Beh, tutto normale...
«Diciamo che l'obiettivo primario sarà cercare di abbassare i tempi di gioco. Viste le caratteristiche dei nostri centrali vorrei si proponessero con due tempi: controllo e giocata. Se lo faremo cambiando campo potremo andare spesso sul fondo a far la giocata o in alternativa rientrare per il tiro o il servizio alle punte. L'azione sarà più fluida»

Gli esterni?
«Saranno i giocatori fondamentali della prossima Atalanta. Giocatori forti, capaci di andare sul fondo e fare il cross, abili a giocare larghissimi, appiccicati alla linea laterale».

Non dica pure lei 4-2-4... Come Conte...
«In fase d'attacco ci andremo vicini, ma i miei esterni devono anche difendere, sia chiaro. Servono sempre otto giocatori dietro la palla quando la prendono gli altri, quindi gli esterni dovranno correre all'indietro. Ma non a fare i terzini, preferisco che si fermino sulla linea di centrocampo, pronti a ripartire».

Ci spieghi perché molto larghi...
«In fase d'attacco servono ad aiutare le due punte.
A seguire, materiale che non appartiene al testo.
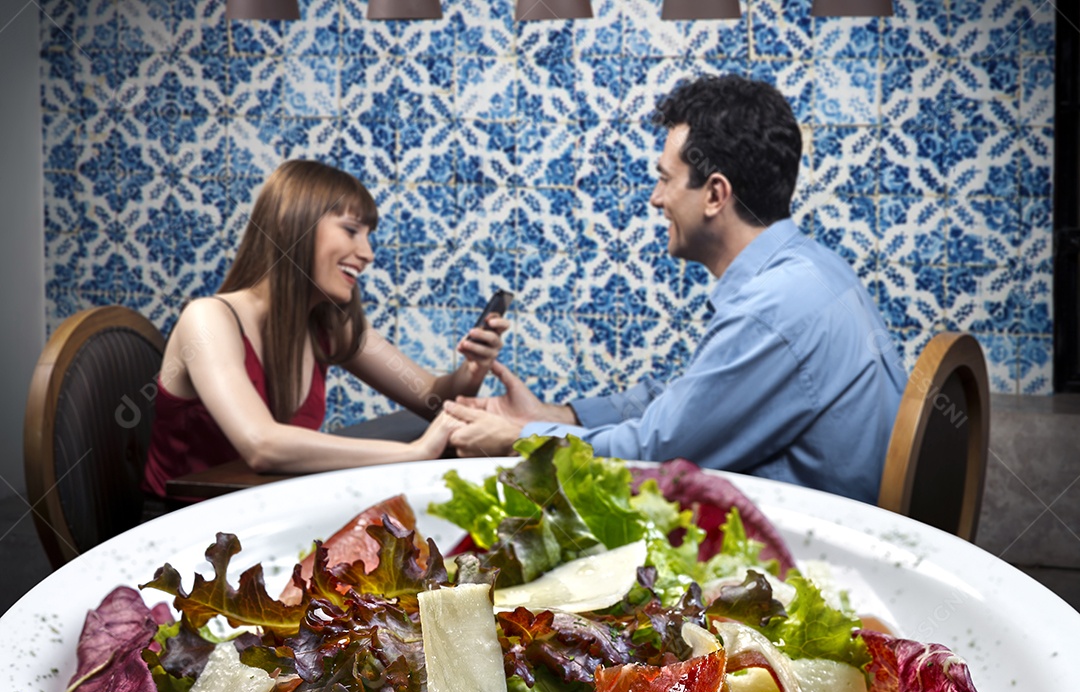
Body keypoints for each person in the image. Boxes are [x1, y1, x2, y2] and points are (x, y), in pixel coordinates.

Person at [441, 74, 907, 505]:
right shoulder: (811, 271)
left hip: (811, 545)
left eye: (665, 179)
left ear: (715, 194)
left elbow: (654, 457)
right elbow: (694, 402)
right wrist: (556, 416)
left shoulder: (774, 308)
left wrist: (519, 441)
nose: (656, 198)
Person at [143, 159, 508, 501]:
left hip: (267, 511)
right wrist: (414, 453)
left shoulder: (327, 325)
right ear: (291, 225)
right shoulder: (209, 319)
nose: (367, 253)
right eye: (351, 230)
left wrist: (472, 369)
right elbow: (261, 445)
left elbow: (431, 399)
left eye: (368, 235)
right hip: (182, 527)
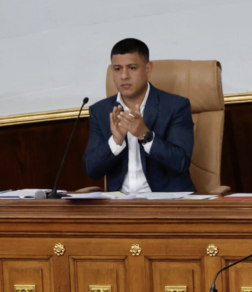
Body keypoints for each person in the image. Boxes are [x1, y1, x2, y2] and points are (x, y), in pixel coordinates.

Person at [83, 38, 196, 194]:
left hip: (167, 203)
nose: (124, 76)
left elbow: (181, 162)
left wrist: (145, 135)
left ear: (148, 69)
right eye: (117, 69)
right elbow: (91, 170)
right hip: (120, 206)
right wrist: (115, 142)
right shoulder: (100, 111)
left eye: (132, 68)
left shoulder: (175, 106)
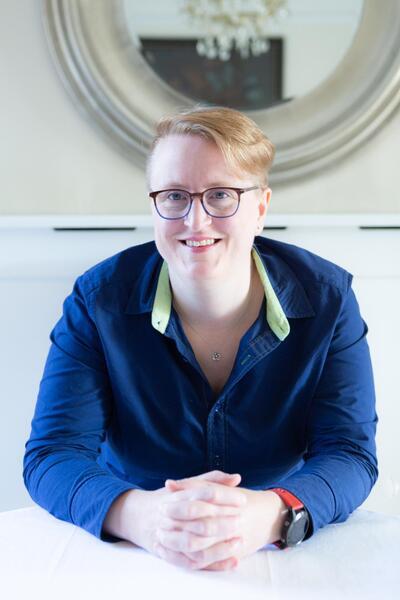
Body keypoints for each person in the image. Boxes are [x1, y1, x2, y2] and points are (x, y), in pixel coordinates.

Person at [23, 105, 378, 572]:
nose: (195, 221)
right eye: (174, 196)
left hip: (275, 543)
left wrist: (272, 513)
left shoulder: (328, 300)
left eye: (221, 195)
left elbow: (349, 453)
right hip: (133, 546)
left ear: (261, 209)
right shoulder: (97, 300)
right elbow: (53, 453)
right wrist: (140, 515)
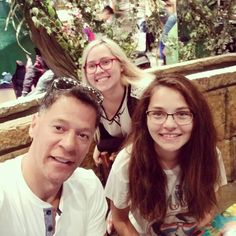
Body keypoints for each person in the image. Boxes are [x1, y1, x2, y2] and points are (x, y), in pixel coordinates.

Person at [105, 74, 227, 235]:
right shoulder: (127, 162)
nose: (169, 124)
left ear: (197, 118)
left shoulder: (208, 154)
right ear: (145, 118)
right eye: (158, 113)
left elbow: (211, 203)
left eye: (182, 113)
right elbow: (120, 220)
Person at [0, 77, 108, 236]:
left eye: (83, 135)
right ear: (34, 125)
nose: (69, 144)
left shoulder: (89, 187)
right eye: (59, 128)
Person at [81, 37, 154, 183]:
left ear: (121, 65)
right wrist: (102, 144)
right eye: (91, 66)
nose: (99, 70)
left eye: (106, 62)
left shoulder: (143, 93)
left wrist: (120, 150)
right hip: (130, 172)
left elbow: (150, 138)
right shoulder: (92, 103)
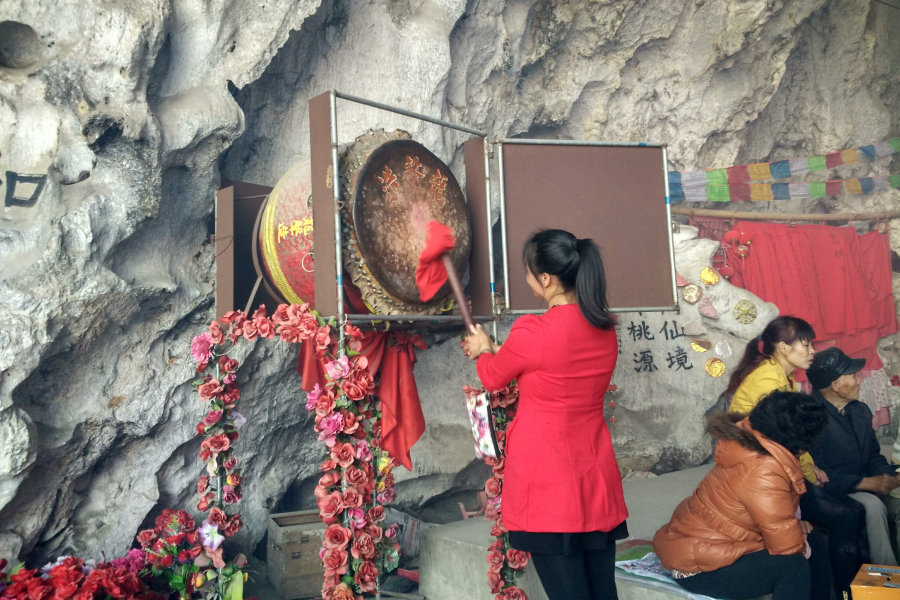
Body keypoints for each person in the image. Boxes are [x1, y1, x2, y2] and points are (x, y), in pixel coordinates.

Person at [463, 229, 627, 600]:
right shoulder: (604, 329)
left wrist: (484, 350)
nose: (527, 279)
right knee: (603, 593)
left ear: (546, 279)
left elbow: (492, 376)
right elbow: (554, 364)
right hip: (594, 477)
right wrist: (498, 348)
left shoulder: (533, 331)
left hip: (547, 484)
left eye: (528, 273)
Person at [726, 316, 869, 597]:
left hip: (772, 465)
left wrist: (808, 464)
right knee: (846, 514)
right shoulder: (771, 382)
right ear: (783, 347)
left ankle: (855, 587)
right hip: (759, 475)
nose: (812, 351)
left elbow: (789, 439)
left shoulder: (780, 375)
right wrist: (806, 473)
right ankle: (846, 590)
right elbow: (784, 442)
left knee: (852, 510)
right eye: (806, 345)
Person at [654, 392, 832, 600]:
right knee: (793, 566)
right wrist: (793, 533)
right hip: (700, 567)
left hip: (710, 545)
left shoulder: (749, 443)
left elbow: (773, 521)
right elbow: (786, 546)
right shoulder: (765, 468)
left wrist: (793, 528)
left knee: (814, 539)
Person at [806, 346, 900, 566]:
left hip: (868, 483)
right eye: (852, 376)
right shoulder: (810, 418)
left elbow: (873, 456)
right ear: (835, 385)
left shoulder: (859, 411)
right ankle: (886, 578)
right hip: (832, 493)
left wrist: (886, 479)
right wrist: (866, 483)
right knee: (872, 506)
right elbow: (817, 474)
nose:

Penso alle squadre che ci affronteranno con i quattro difensori: o li tengono stretti e ci lasciano uno dei due esterni larghi con campo libero, oppure i nostri avversari saranno costretti ad allargare di parecchio la linea dei quattro difensori lasciandoci spazi larghi per i movimenti delle punte e gli inserimenti dei centrocampisti».

Due punte, e a quanto si sta vedendo molto vicine.
«Sì, stiamo lavorando per far giocare le due punte vicine. Le nostre sono forti, se ci affrontano uno contro uno di gol ne faremo parecchi, facendole dialogare tra loro...».

Le caratteristiche delle punte?
«Una che sappia giocare spalle alla porta e capace di andare di testa sui traversoni, l'altra che dia profondità. Mai sulla stessa linea: una fa il movimento, l'altra si adegua. Quando la palla arriva da dietro i movimenti delle punte saranno decisivi per allargare gli avversari. E in fase difensiva voglio che diano un'occhiata ai terzini».

Il suo progetto è chiaro. Ma se poi le giocano contro con la difesa a cinque? Diciamo con il 5-3-2?
«Se ci affrontano difendendo a cinque potremo proporre il 3-4-1-2 di cui parlavo all'inizio. Avremmo comunque la superiorità numerica in difesa e proporremmo il trequartista dietro due punte. In questo caso saranno decisive le caratteristiche dei due esterni».

Diciamo Ferreira Pinto e Pettinari, con Doni dietro Ardemagni e Tiribocchi?
«Mamma mia, quanta roba... Io sono il primo a volere tanto coraggio, ma serve anche equilibrio...».

Ma siamo l'Atalanta in B...
«Vedremo, vedremo...».

L'andamento stagionale sarà il solito di Colantuono?
«Cioè?»

Partenza sparata, da metà ottobre a Natale gamba pesante, da gennaio si parte e si vola fino a vincere il campionato.
«Beh, a me così andrebbe benissimo...».